Work to complete - Put the lines below into a JSON list of strings, one string per line, skipping blank lines and leaving out the pictures.

Available data -
=====
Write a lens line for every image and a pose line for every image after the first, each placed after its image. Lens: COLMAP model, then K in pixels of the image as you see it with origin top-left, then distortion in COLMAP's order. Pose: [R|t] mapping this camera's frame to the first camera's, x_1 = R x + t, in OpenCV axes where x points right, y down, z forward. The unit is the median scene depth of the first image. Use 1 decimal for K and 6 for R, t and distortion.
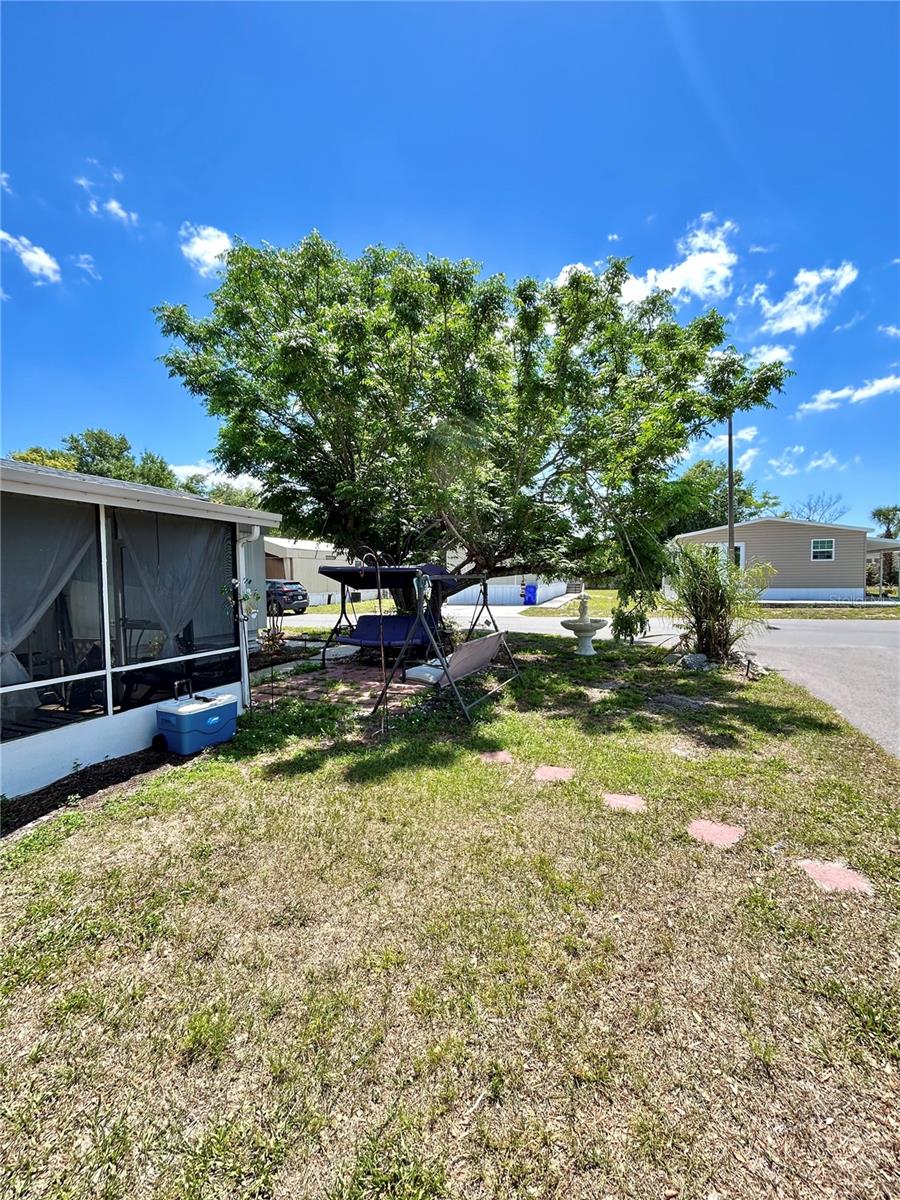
lens RADIAL K [[489.4, 0, 451.5], [0, 489.4, 599.9], [0, 0, 1]] dist [-0.002812, 0.000591]
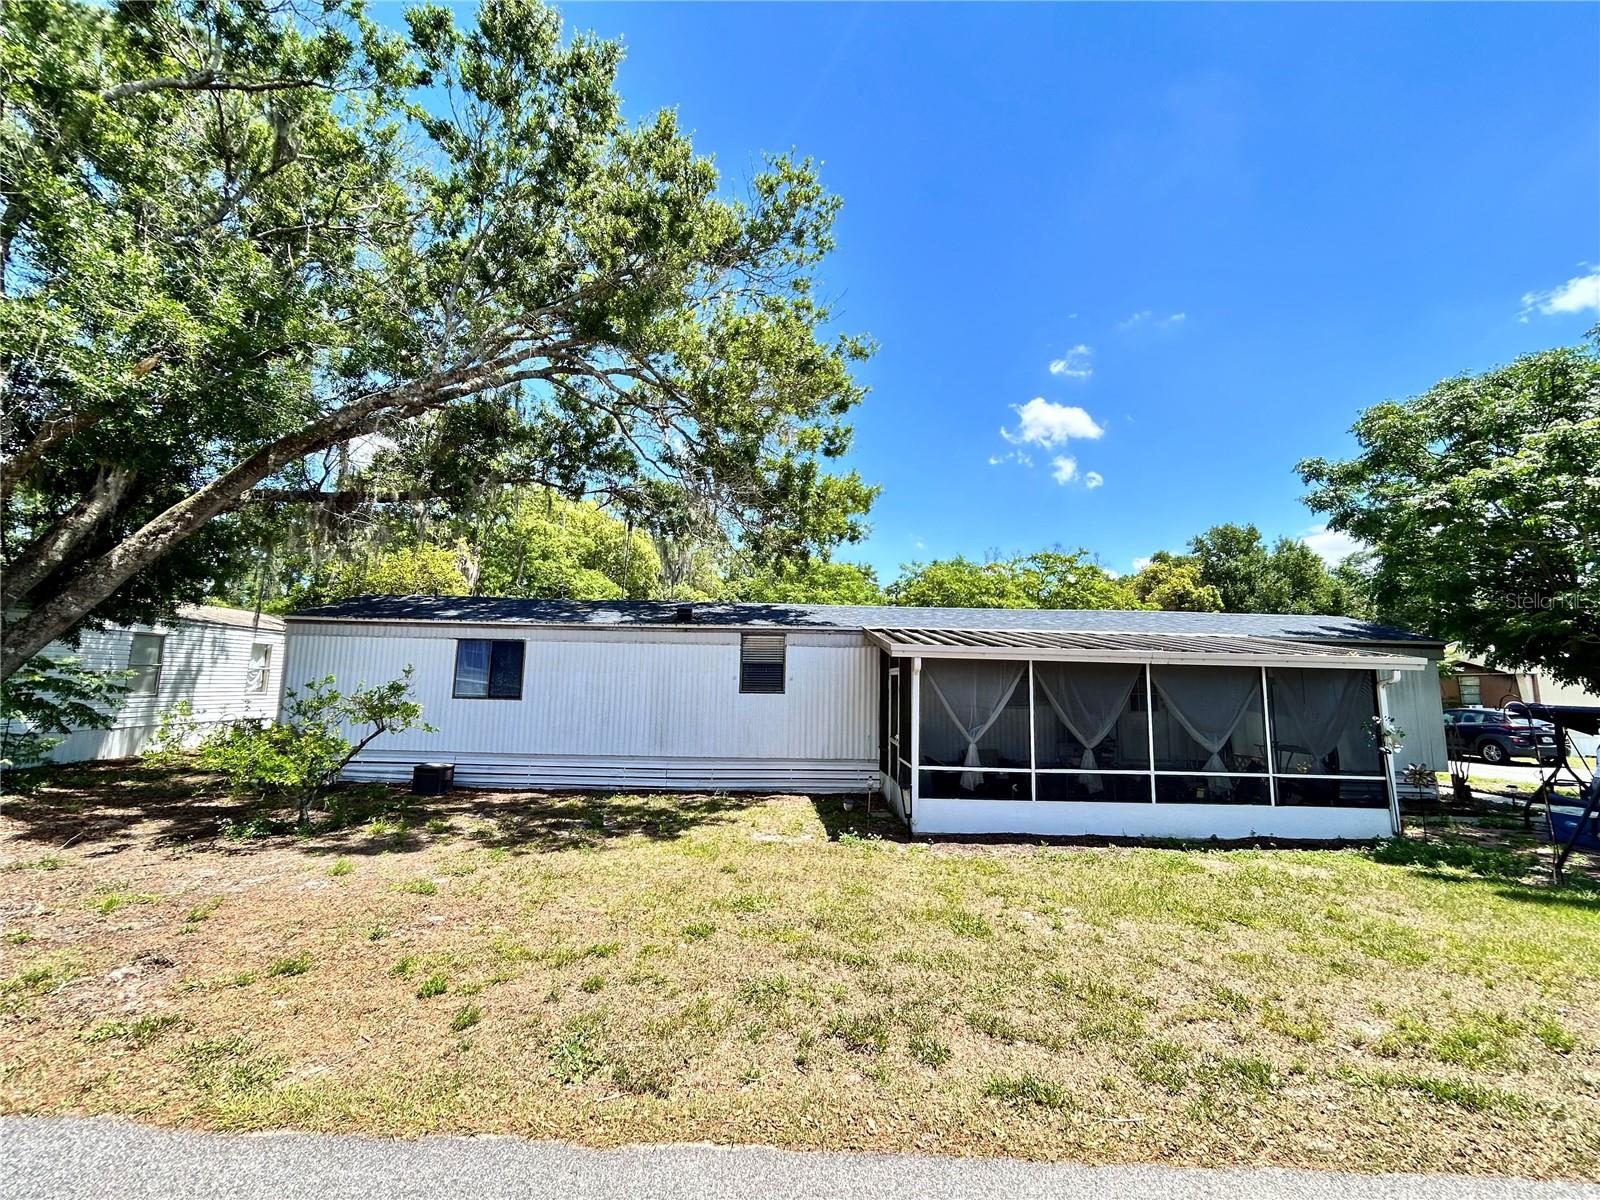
lens RADIAL K [[652.5, 0, 802.3], [0, 652.5, 602.3], [0, 0, 1]] dist [-0.002812, 0.000591]
pose [[0.372797, -0.093324, -0.923208, 0.308504], [-0.072382, 0.988973, -0.129200, -0.006973], [0.925086, 0.114989, 0.361931, -0.523867]]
=====
Answer for the task -
[
  "Write a lens line for every image and a pose line for every image after the first, each placed after its image. Lens: COLMAP model, then K in pixels of the image as you see it with origin top-left, then distortion in COLMAP's order. Pose: [R|t] mapping this camera's frame to the first camera's, x_1 = R x + t, in OpenCV axes where x points right, y down, z forward. The unit is the median scene depth of the first image. Use 1 decimal for K and 6 for R, t and distortion.",
  "lens RADIAL K [[489.4, 0, 451.5], [0, 489.4, 599.9], [0, 0, 1]] dist [-0.002812, 0.000591]",
  "lens RADIAL K [[652.5, 0, 802.3], [0, 652.5, 602.3], [0, 0, 1]] dist [-0.002812, 0.000591]",
  "pose [[0.372797, -0.093324, -0.923208, 0.308504], [-0.072382, 0.988973, -0.129200, -0.006973], [0.925086, 0.114989, 0.361931, -0.523867]]"
]